Monday, September 04, 2017



Climate change: Half a billion dollars a year

For the past six months, National has been refusing to release a secret report on how to adapt our coastlines for climate change. And now we know why: because it shows that the expected impacts are devastating:

A government report into the effects of climate change estimates $19 billion of property is at risk from increasing flooding and coastal erosion.

A 284-page draft report from the Ministry for the Environment has been released by the Green Party.

The report warns sea levels may rise up to 40 centimetres by 2050.

Green Party leader James Shaw said it painted a more accurate picture of the scale of climate change than previous reports and the government should have released it.

"You're looking at $19 billion worth of property, 2000 kilometres of roads, five airports, 50 kilometres of railway, 133,000 potentially affected."


And that's by 2050, in just 33 years time. Or, to put it another way: the expected cost of climate change on our infrastructure alone is already over half a billion dollars a year.
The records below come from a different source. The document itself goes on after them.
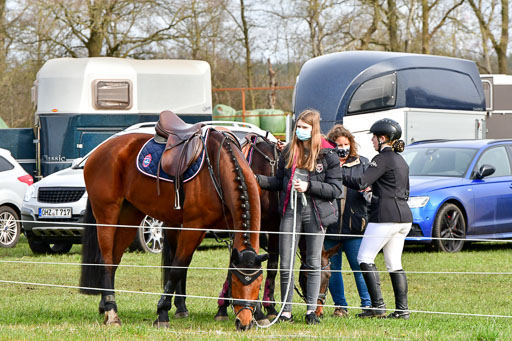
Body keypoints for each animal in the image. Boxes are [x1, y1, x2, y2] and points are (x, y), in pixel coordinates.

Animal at [80, 121, 266, 330]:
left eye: (259, 283)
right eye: (237, 283)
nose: (245, 322)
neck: (219, 167)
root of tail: (98, 150)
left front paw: (258, 314)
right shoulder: (194, 227)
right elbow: (178, 267)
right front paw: (162, 312)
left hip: (129, 217)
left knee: (114, 259)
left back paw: (105, 305)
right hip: (107, 215)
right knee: (105, 260)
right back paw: (112, 312)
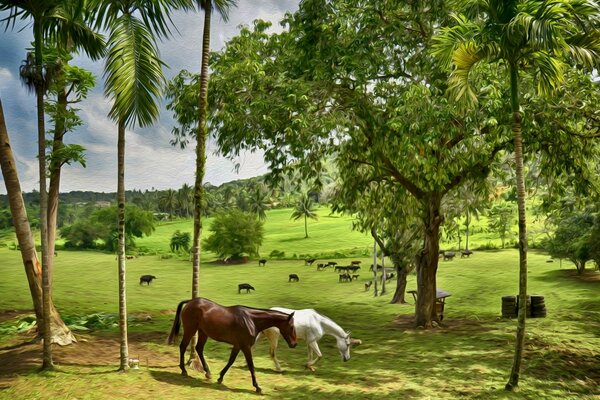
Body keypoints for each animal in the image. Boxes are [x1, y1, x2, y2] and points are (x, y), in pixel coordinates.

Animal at [166, 296, 298, 394]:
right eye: (291, 327)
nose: (294, 344)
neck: (251, 320)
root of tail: (190, 302)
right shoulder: (245, 346)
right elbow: (251, 366)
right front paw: (257, 387)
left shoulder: (238, 345)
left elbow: (231, 361)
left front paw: (220, 378)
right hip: (191, 329)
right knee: (183, 346)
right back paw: (184, 370)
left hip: (203, 332)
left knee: (199, 348)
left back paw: (208, 373)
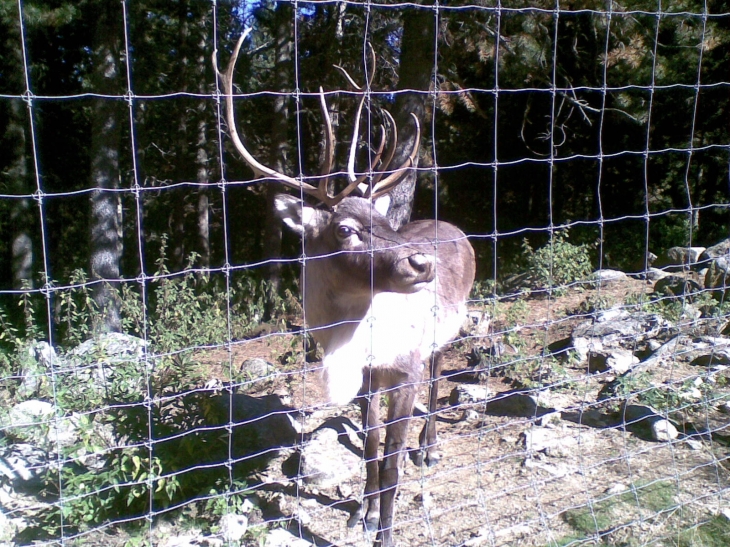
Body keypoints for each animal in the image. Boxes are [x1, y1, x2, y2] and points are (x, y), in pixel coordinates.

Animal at [213, 32, 474, 544]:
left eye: (382, 219)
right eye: (345, 229)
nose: (423, 262)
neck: (355, 339)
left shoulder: (405, 368)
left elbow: (392, 459)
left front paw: (386, 530)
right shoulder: (367, 380)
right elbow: (371, 447)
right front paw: (362, 514)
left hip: (443, 334)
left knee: (439, 377)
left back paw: (429, 447)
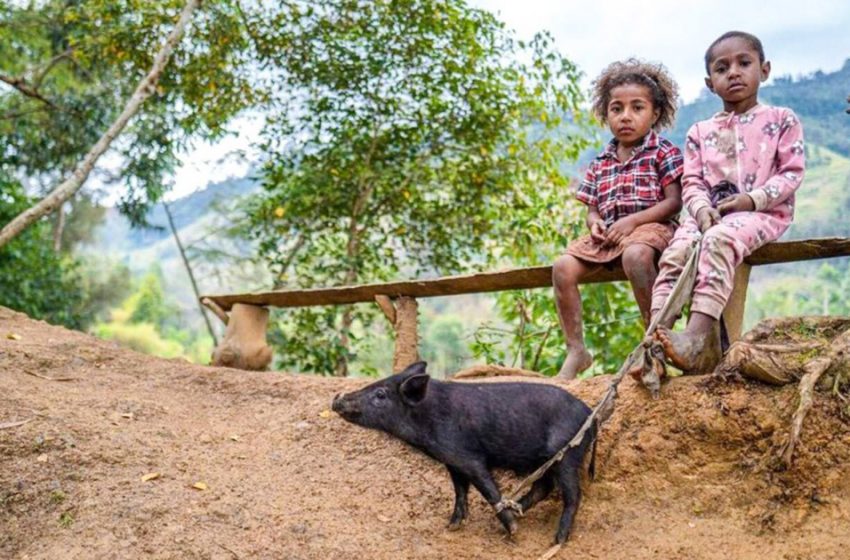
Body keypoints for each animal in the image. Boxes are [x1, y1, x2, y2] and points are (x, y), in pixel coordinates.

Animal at [332, 364, 596, 544]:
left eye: (380, 394)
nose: (338, 398)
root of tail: (590, 414)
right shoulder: (452, 461)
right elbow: (460, 490)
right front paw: (452, 526)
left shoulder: (469, 457)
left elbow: (488, 489)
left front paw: (513, 532)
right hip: (543, 461)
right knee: (544, 487)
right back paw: (519, 511)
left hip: (568, 454)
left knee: (573, 494)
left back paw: (558, 539)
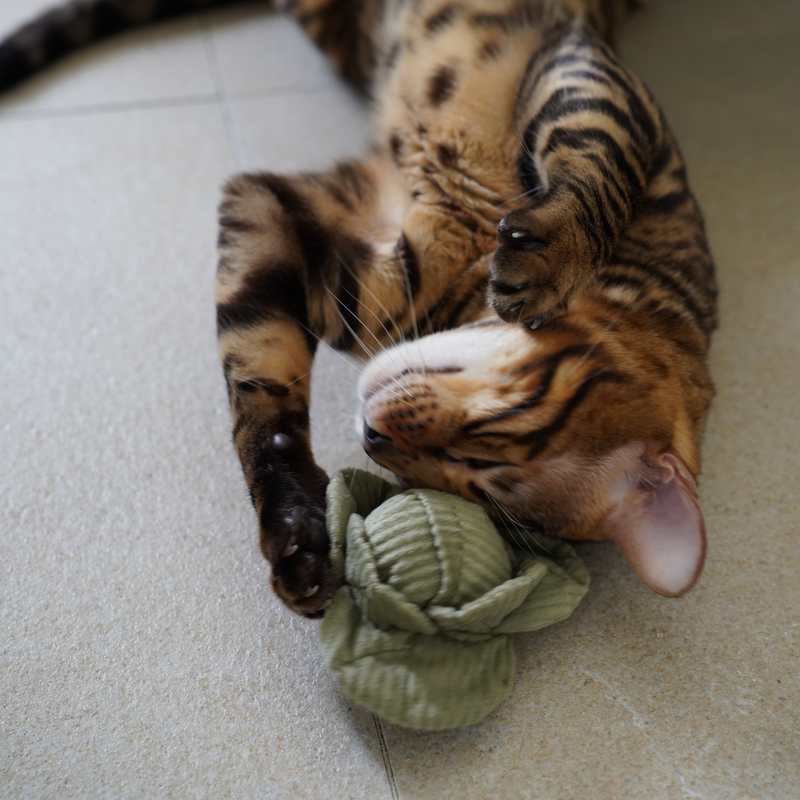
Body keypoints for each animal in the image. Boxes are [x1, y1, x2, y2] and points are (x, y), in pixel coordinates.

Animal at [1, 0, 720, 620]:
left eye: (474, 485)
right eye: (491, 456)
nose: (374, 437)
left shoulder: (292, 222)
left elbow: (260, 387)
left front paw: (296, 531)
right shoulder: (597, 89)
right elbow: (600, 170)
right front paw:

That's an enormous cost, and the sooner councils know about it, the sooner they can take steps to start minimising it by planning upgrades and changing zoning regulations. But when they do that, the value of existing assets will be destroyed: no-one wants to buy a house that the council says will be under water in a few decades (or which will be inaccessible because the roads to it will be under-water). And people will also rightly ask what the government has done to prevent those losses, and why it has dragged its feet on reducing emissions in order to protect the profits of a tiny clique of rich polluters. National clearly doesn't want to answer these questions. But they owe us answers - and action.